I was certainly paying attention when I heard a tapping on a window. I found a youthful magpie bashing at it with a stick. It seemed like the first time it had encountered glass.

That was odd enough, but behind it three other young magpies crashed about my garden like winged Marx brothers. I guessed they’d all just fledged, and were using my garden to get acquainted with the world. Fair enough, but I’d never seen such antics before.

A couple of weeks later I opened my front door and almost trod on a fledgling. It was chirping up at me, all two-inches of it standing where a few dozen delivery men have stood during lockdown.

I mildly panicked, and remembered back to my childhood in the provinces. Its parents will be around, I recalled from the vaults.

Sure enough there was a robin squawking ten feet away in a bush.

I decided the baby had to be moved – it was going to get stepped on here – so I ducked inside, put on some Marigolds, returned, and hunted about for a few minutes until I found it had hopped into a drain hole. I picked it up and moved it to the base of nearby hedge.

Later that evening I heard it and a parent communicating, and saw a robin with a beak-full of dinner. The next day all was quiet so I presume it had fledged and made good its escape.

Weird.

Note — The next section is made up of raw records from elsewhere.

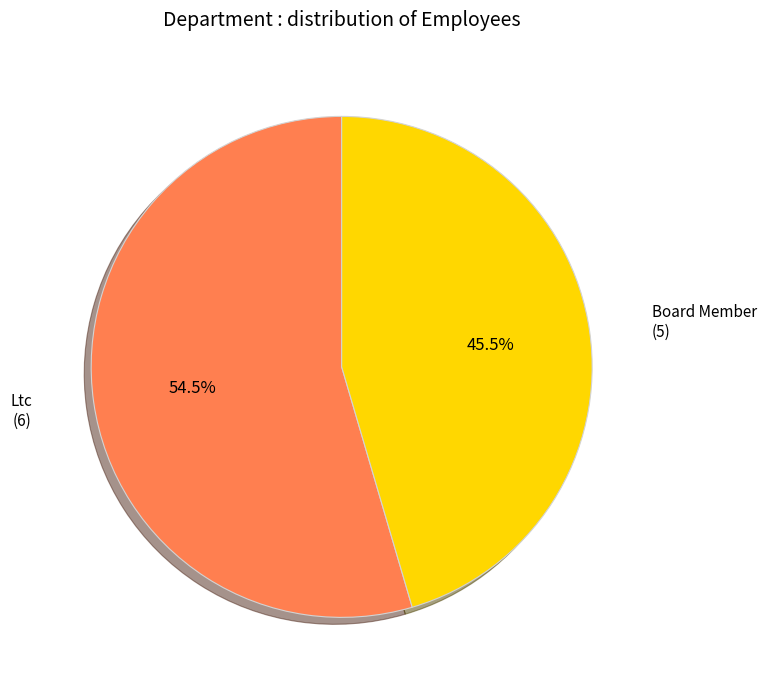

Is there any slice that represents more than half of the pie?

Yes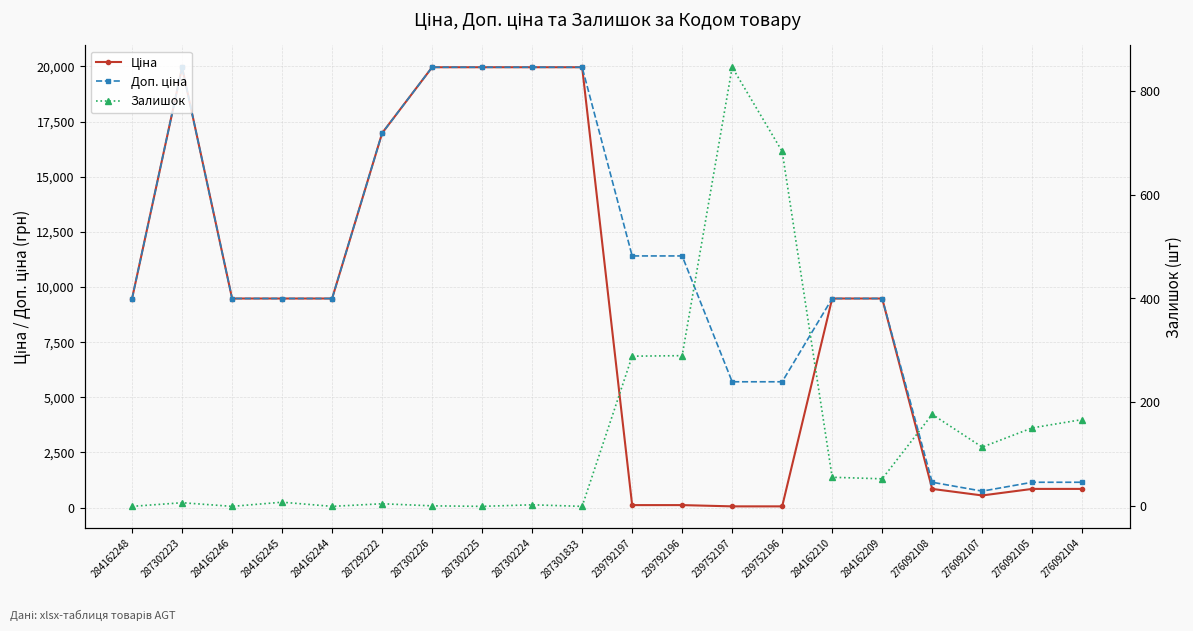

List the series in order of their overall mean, highest first.

Доп. ціна, Ціна, Залишок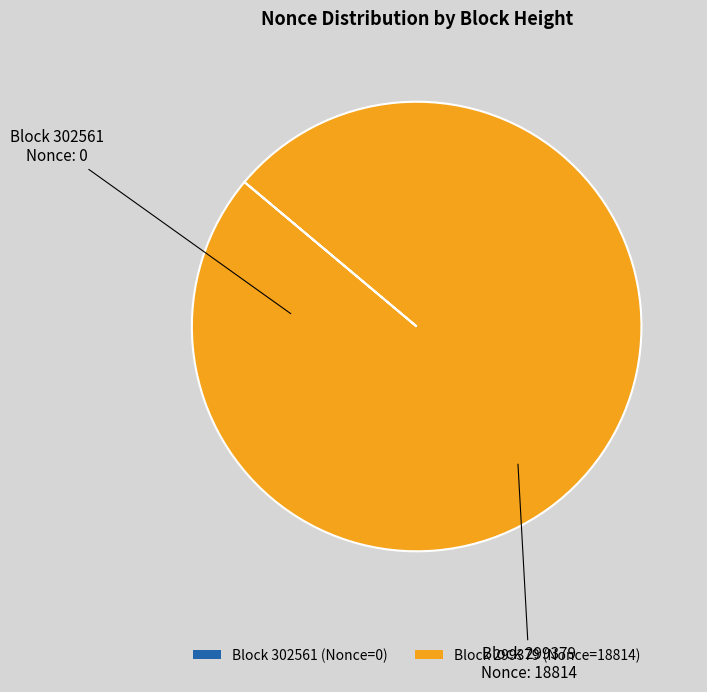

Is there any slice that represents more than half of the pie?

Yes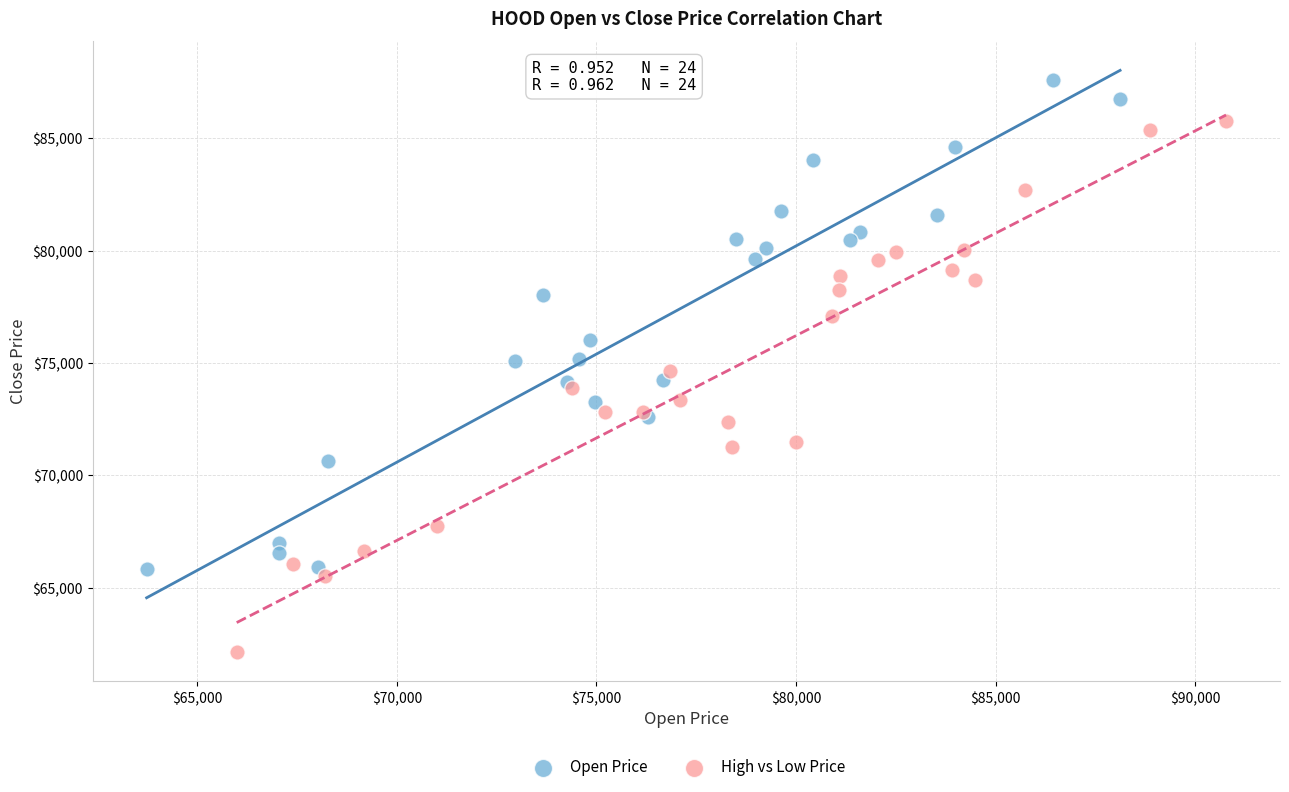

Which series has the largest Y range (max minus min)?

High vs Low Price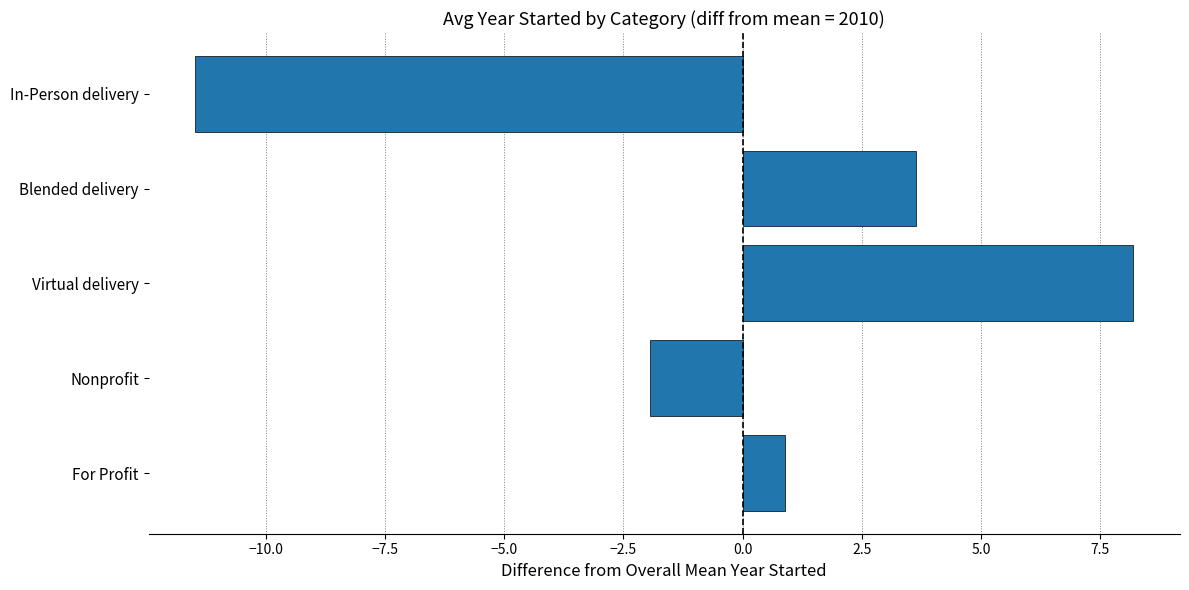

How many values exceed 0?

3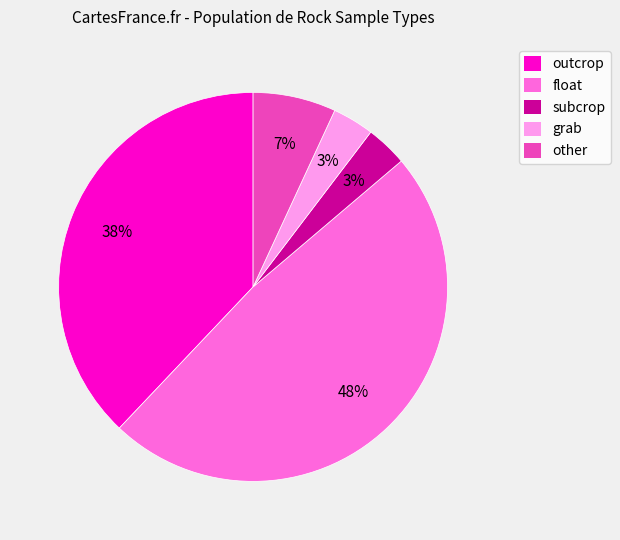

Does subcrop account for over 50% of the chart?

No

I hadn’t seen a baby bird on the floor in London in 25 years.

This orgy of ornithological activity culminated yesterday evening with a second troupe of adolescent magpies crashing around my garden furniture, as comically as if they were charging for a show.

I don’t believe this is all a coincidence.

My hypothesis is the lockdown earlier in the year – that definitely cleared the air, and made climbing a nearby hill as invigorating as a hike over the South Downs – resulted, together with the hotter weather, in an explosion of insect life.

This, in turn, has fed far more baby birds than normal. More were then surviving to successfully fledge, like my punk-brained magpies, while competition for space pushed others to marginal real estate, such as that nest a few feet from my front door.

A quick Google doesn’t provide much to support my theory. I can’t see any stories about a comeback for songbirds or corvids.

Be nice though, wouldn’t it? Most British birds have been in decline for decades.

I’ll keep watching this space. And my back garden!